McConnell’s decision not to move forward on Garland’s nomination was not “norm-breaking.” There was no precedent for the situation that then obtained–a nomination in an election year when the presidency and the Senate were held by opposing parties. McConnell’s theory was that in that situation, the Senate should not proceed but should await the outcome of the election. The Times doesn’t have to agree with McConnell’s position, but an honest newspaper wouldn’t misrepresent it, which is what the Times does in accusing McConnell of inconsistency.
It was not part of the original plan, but the vacant court seat produced what Mr. McConnell described as an “unanticipated” electoral bounce for Mr. Trump, helping him win the presidency.
Which would seem to contradict the Times’s implication that a conservative court is wildly unpopular.

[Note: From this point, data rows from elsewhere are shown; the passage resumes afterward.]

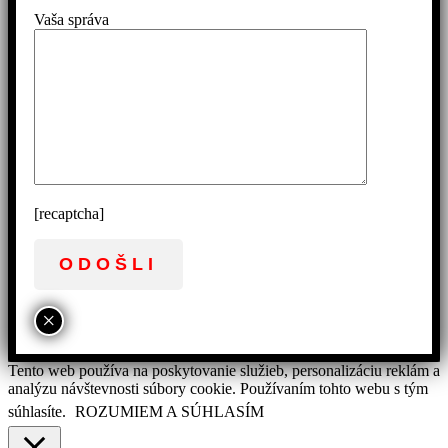
Vaša správa
[recaptcha]
×
Tento web používa na poskytovanie služieb, personalizáciu reklám a
analýzu návštevnosti súbory cookie. Používaním tohto webu s tým
súhlasíte.
ROZUMIEM A SÚHLASÍM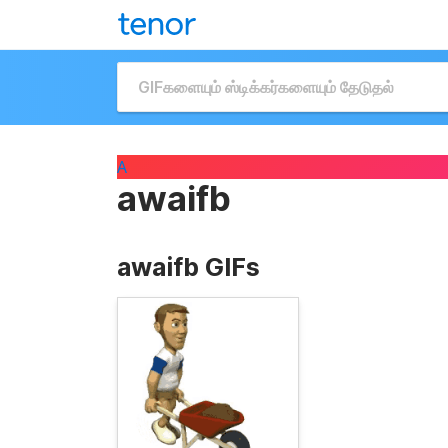
A
awaifb
awaifb GIFs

Through the concerted efforts of Mr. McConnell and Donald F. McGahn II, the original White House counsel for Mr. Trump, three Trump-nominated justices were then pushed onto the court, culminating with the confirmation of Justice Barrett just days before Mr. Trump lost the 2020 election.
Please: they were “pushed onto the court”? Elsewhere the Times refers bitterly to “the strong-arm tactics that Mr. McConnell employed to install three conservatives on the Supreme Court.” This is whining masquerading as news. In each case, the president nominated a justice, hearings were held, and the Senate voted to confirm the nominee. In other words, the standard constitutional process was followed.
I feel sorry for anyone who reads the New York Times and suffers from the misapprehension that he is getting either accuracy or fairness in that paper’s reporting.